# finishing cedar



## jb1 (Aug 6, 2010)

Hello, I have just completed some outdoor cedar furniture. Am looking for best way to finish clear maintaining natural appearance. Like the look of Danish Oil but have heard I should use a water repellant wood preservative before applying the Oil. 
Does anyone know is this right?
Does anyone have any other suggestions how to finish?


----------



## cabinetman (Jul 5, 2007)

jb1 said:


> Hello, I have just completed some outdoor cedar furniture. Am looking for best way to finish clear maintaining natural appearance. Like the look of Danish Oil but have heard I should use a water repellant wood preservative before applying the Oil.
> Does anyone know is this right?
> Does anyone have any other suggestions how to finish?



*WELCOME TO THE FORUM*

Some of those "wood preservatives" are no better than saliva. Cedar is a fairly weather resistant species to begin with. You could use a suitable outdoor oil, like pure Tung oil, or a translucent stain or clear with a high oil (and UV) content.


----------



## Sdwat52 (Aug 6, 2010)

I'm brand new here, but I just completed a shaker-style outdoor garden bench made of Eastern Aromatic Red Cedar. After spending hours and hours researching the best options for finishing (cedar turns entirely gray - the color of it's original bark skin) after years of outdoor exposure), Marine Spar Varnish keeps coming up in books, magazines, and forums as the best option. In another section of this forum, one person reported he had bad results with this on test pieces for outdoor use, but nearly everywhere else, the MSV was recommended, with a few choosing exterior-use tung oil.

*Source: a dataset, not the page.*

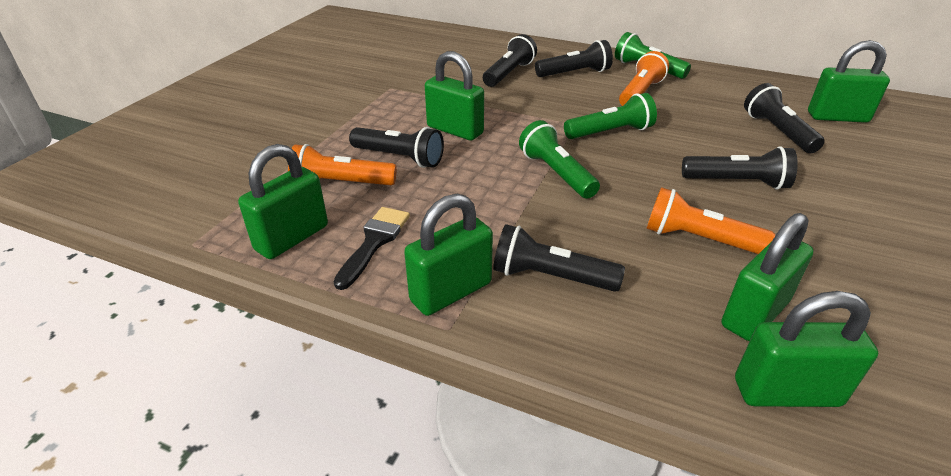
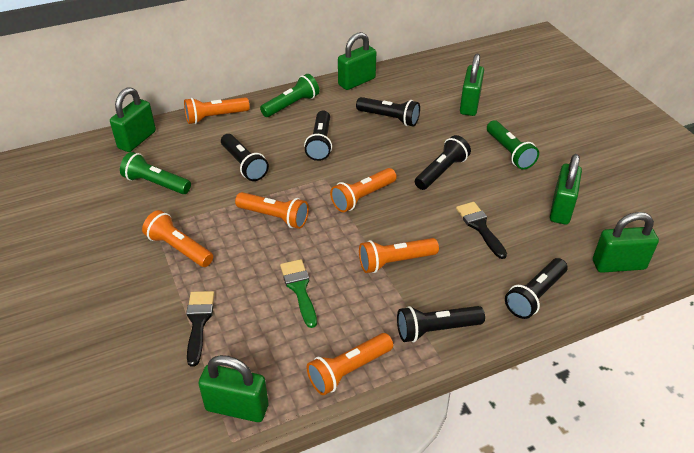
black brush: 1 -> 2
green brush: 0 -> 1
orange flashlight: 3 -> 6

None suggested a sanding sealer of any kind, though Jeff Jewitt, author of the book "Finishing" (Taunton Press) says cedar has adhesion problems due to its chemical content. He recommends an alkyd resin sealer (Cabot's Pre-Stain Conditioner is one option), and others have recommended Glue-Size. I have both, and intend to experiment a little.

I have decided to use "System Three Marine Coatings Spar Varnish, Gloss" for the finish, and hope for the best. It touts a high level of UV protection, which I hope will preserve the color for a longer period of time, as well as water-proofing. I used Titebond III for assembly, and made my own wood putty out of Titebond III and sawdust.


----------